**Fragmento del documento:**
————
el uso del verbo procedente del vocabulario de administración) necesita unos
“hábitos de felicidad” interiorizados y automáticos, que incluyen pautas de
consumo. Es el reverso tenebroso de C. Rogers, el proceso de convertirse en
persona a través de estas terapias (el colmo, las apps de coaching digital)
impone una exigencia de autenticidad que no es más que convertirse en una
marca. De ahí el éxito mediático de los free
lances, influencers, youtubers… Todos ellos con el imperativo
de ser felices, de florecimiento, proceso continuo e infinito, lanzando sin
cesar nuevas dietas, experiencias… que prometen “tu mejor yo posible”.
Los
postulados centrales de la ideología de la felicidad y del discurso científico
insisten en:
“la felicidad como concepto
científico medible; como algo puramente individualista y centrado en uno mismo;
como un proceso continuo e insaciable de crecimiento; como la meta más
importante que perseguir en la vida; y, por último, como el criterio más
relevante para decidir sobre el valor de la propia biografía y el tamaño de los
propios éxitos y fracasos” (p. 152)
————
**Datos del ejercicio:**
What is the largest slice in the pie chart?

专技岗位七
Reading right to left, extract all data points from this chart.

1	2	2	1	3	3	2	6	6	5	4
————
**Requisitos del ejercicio:**
(a) Enumera todas las formas de entender la felicidad que, según el fragmento sobre la ideología de la felicidad, sostienen los postulados centrales de esa ideología y del discurso científico.
(b) Según el fragmento sobre la ideología de la felicidad, ¿en qué consiste en realidad la exigencia de autenticidad que imponen estas terapias?
(c) Indica si cada afirmación concuerda con el fragmento sobre la ideología de la felicidad. Responde sí o no y cita las palabras del texto que lo deciden.
(i) El fragmento menciona las apps de coaching digital.
(ii) El florecimiento se presenta como un proceso con un final definido.
(iii) Los “hábitos de felicidad” incluyen pautas de consumo.

**Respuestas por tarea:**
(a)
- Como concepto científico medible.
- Como algo puramente individualista y centrado en uno mismo.
- Como un proceso continuo e insaciable de crecimiento.
- Como la meta más importante que perseguir en la vida.
- Como el criterio más relevante para decidir sobre el valor de la propia biografía y el tamaño de los propios éxitos y fracasos.

(b) No es más que convertirse en una marca.

(c)
(i) Sí: “el colmo, las apps de coaching digital”.
(ii) No: “proceso continuo e infinito”.
(iii) Sí: “que incluyen pautas de consumo”.